All diese Beispiele verbindet die Gemeinsamkeit, dass die Entdeckungsreise der Hauptfiguren in irgendeiner Form zu einem Ende kommt. Dagegen repräsentieren die Science-Fiction-Serien, die mit »Raumschiff Enterprise« begannen, eine zeitgemäßere Umsetzung von modernen Vorstellungen zur explorativen Tendenz. Deren Aspekte und Lerneffekte werden als punktuelle Impulse auf einem unvorhersehbaren menschheitsgeschichtlichen Entwicklungsweg dargestellt, dessen Ende im Prinzip offen bleibt.
Bezüglich dieser aufklärerischen Weltvorstellung liegt die prinzipielle Bedeutung und Aktualität von Design in der Auffassung, dass die Entdeckung der punktuellen Impulse weder im Laufe des individuellen, noch des sozialen Auslebens der explorativen Tendenz allein dem Zufall überlassen werden darf, sondern durch strategisch geplante Angebote wenigstens ergänzt werden muss (vgl. Kapitel 6). Diese Überzeugung von der Möglichkeit einer bewussten Einflussnahme auf Veränderungstendenzen steht als Leitmotiv letztlich hinter jeder Kategorie von Design, auch wenn im Kontext dieser Analysen nicht von einer einzigen, richtigen, fraglos zu unterstützenden Tendenz die Rede sein kann. In diesem Sinne geben auch sensitives und animatives sowie die später zu analysierenden speziellen Ausrichtungen von Design mehr als nur zufällige Impulse.

───

## GESTELLTE AUFGABE 1
Mit welcher Serie begannen laut dem Auszug über Design und explorative Tendenz die Science-Fiction-Serien, die dort als zeitgemäßere Umsetzung genannt werden?
## GESTELLTE AUFGABE 2
Führe den Auszug über Design und explorative Tendenz nach seinem letzten Satz weiter.

## BEREITGESTELLTES MATERIAL
───

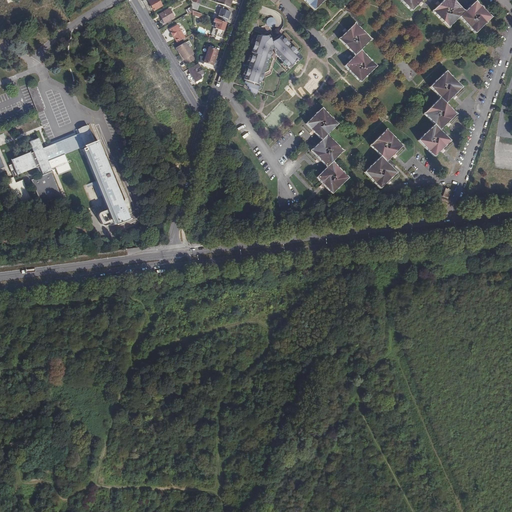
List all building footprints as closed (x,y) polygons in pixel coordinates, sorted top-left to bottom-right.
[(0,0),(0,24),(34,13),(31,4),(11,11),(8,3),(12,2),(11,0),(0,0)] [(162,6),(158,0),(149,0),(148,1),(154,10),(162,6)] [(325,0),(304,0),(314,10),(325,0)] [(400,0),(410,10),(420,0),(400,0)] [(459,17),(465,11),(453,0),(443,0),(446,4),(441,9),(438,5),(432,10),(448,26),(459,17)] [(446,4),(443,0),(438,5),(441,9),(446,4)] [(475,1),(465,11),(459,17),(475,32),(490,17),(485,12),(481,15),(476,10),(480,6),(475,1)] [(50,5),(36,11),(42,26),(56,20),(50,5)] [(485,12),(480,6),(476,10),(481,15),(485,12)] [(172,18),(174,17),(169,9),(160,15),(162,19),(161,20),(163,24),(172,18)] [(221,9),(218,16),(227,20),(230,12),(221,9)] [(218,20),(226,23),(227,20),(218,16),(214,15),(212,18),(218,20)] [(174,21),(172,18),(163,24),(165,27),(174,21)] [(223,32),(226,23),(218,20),(215,29),(217,30),(223,32)] [(354,55),(360,49),(370,39),(354,22),(349,27),(352,31),(347,36),(343,33),(338,37),(354,55)] [(176,43),(185,38),(177,24),(169,29),(171,33),(170,33),(172,37),(173,37),(176,43)] [(352,31),(349,27),(343,33),(347,36),(352,31)] [(288,42),(283,37),(281,35),(276,37),(272,39),(272,41),(270,41),(267,34),(262,35),(256,35),(254,42),(255,42),(254,46),(253,46),(251,51),(253,51),(251,54),(249,61),(247,68),(244,74),(243,78),(244,79),(244,81),(249,94),(252,96),(257,83),(259,77),(265,60),(268,53),(269,50),(271,50),(274,51),(281,59),(286,64),(289,66),(293,62),(294,63),(302,55),(296,50),(292,46),(288,42)] [(185,42),(175,48),(179,54),(180,53),(184,60),(187,64),(194,60),(191,55),(193,54),(189,47),(188,48),(185,42)] [(206,55),(215,58),(217,51),(209,48),(206,55)] [(376,65),(360,49),(354,55),(357,58),(352,63),(349,60),(344,65),(359,81),(376,65)] [(212,65),(215,58),(206,55),(203,61),(212,65)] [(357,58),(354,55),(349,60),(352,63),(357,58)] [(117,62),(121,68),(130,62),(126,56),(117,62)] [(196,65),(188,69),(196,82),(199,80),(197,77),(203,73),(198,64),(196,65)] [(429,86),(439,96),(445,102),(451,96),(447,93),(452,88),(456,92),(461,87),(445,70),(429,86)] [(165,94),(175,90),(172,81),(161,86),(165,94)] [(43,110),(33,86),(27,88),(37,113),(43,110)] [(451,96),(456,92),(452,88),(447,93),(451,96)] [(432,123),(438,129),(444,123),(441,120),(446,115),(449,118),(455,113),(445,102),(439,96),(422,112),(432,123)] [(320,138),(326,133),(336,123),(321,106),(304,122),(310,128),(314,124),(319,129),(315,133),(320,138)] [(441,120),(444,123),(449,118),(446,115),(441,120)] [(448,140),(438,129),(432,123),(416,139),(432,156),(438,150),(435,147),(440,141),(443,145),(448,140)] [(175,136),(188,131),(185,124),(172,129),(175,136)] [(314,124),(310,128),(315,133),(319,129),(314,124)] [(79,134),(89,130),(87,125),(77,130),(79,134)] [(368,144),(379,155),(384,161),(390,155),(387,151),(392,146),(396,149),(401,145),(385,129),(368,144)] [(94,142),(89,130),(79,134),(42,149),(38,139),(28,143),(33,154),(30,155),(29,153),(10,161),(12,166),(14,169),(16,175),(35,168),(34,166),(38,165),(41,175),(50,172),(51,171),(47,161),(81,147),(82,151),(85,150),(98,181),(110,212),(115,225),(128,220),(97,141),(94,142)] [(325,165),(331,160),(341,149),(326,133),(320,138),(310,149),(315,154),(318,151),(324,156),(320,160),(325,165)] [(438,150),(443,145),(440,141),(435,147),(438,150)] [(390,155),(396,149),(392,146),(387,151),(390,155)] [(315,154),(320,160),(324,156),(318,151),(315,154)] [(384,161),(379,155),(362,171),(378,187),(384,182),(380,178),(385,174),(389,177),(394,172),(384,161)] [(346,176),(331,160),(325,165),(315,175),(321,181),(324,177),(328,182),(325,185),(330,191),(346,176)] [(34,166),(35,168),(39,177),(31,180),(41,204),(61,196),(50,172),(41,175),(38,165),(34,166)] [(380,178),(384,182),(389,177),(385,174),(380,178)] [(31,201),(22,181),(15,184),(13,178),(6,181),(17,206),(31,201)] [(98,217),(110,212),(98,181),(86,186),(98,217)] [(447,198),(449,190),(443,188),(441,196),(447,198)] [(0,375),(38,371),(37,362),(0,366),(0,375)] [(33,416),(44,414),(42,400),(0,405),(0,417),(32,414),(33,416)] [(8,443),(30,440),(30,430),(6,433),(8,443)] [(26,481),(50,479),(48,463),(24,465),(26,481)]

───

## ENDGÜLTIGE ANTWORT 1
Mit »Raumschiff Enterprise«.

## ENDGÜLTIGE ANTWORT 2
Hinsichtlich der explorativen Tendenz sind zwei Bezüge zu Design hervorzuheben, die stärker als bei den anderen subliminalen Tendenzen dessen Einflussmöglichkeit auf die Erfahrungskonstruktion betonen. Erstens ist dies die Aufgabe, die drängende Neugier und auf alles einstürmende Kraft der explorativen Tendenz zu zähmen und in konstruktive Bahnen zu lenken. Zweitens geht es darum, gezielte Anstöße zur Förderung eines positiven Entwicklungsflusses anzubieten. Auf diese Aufgaben hin ist das impulsive Potential von Design zu konzipieren.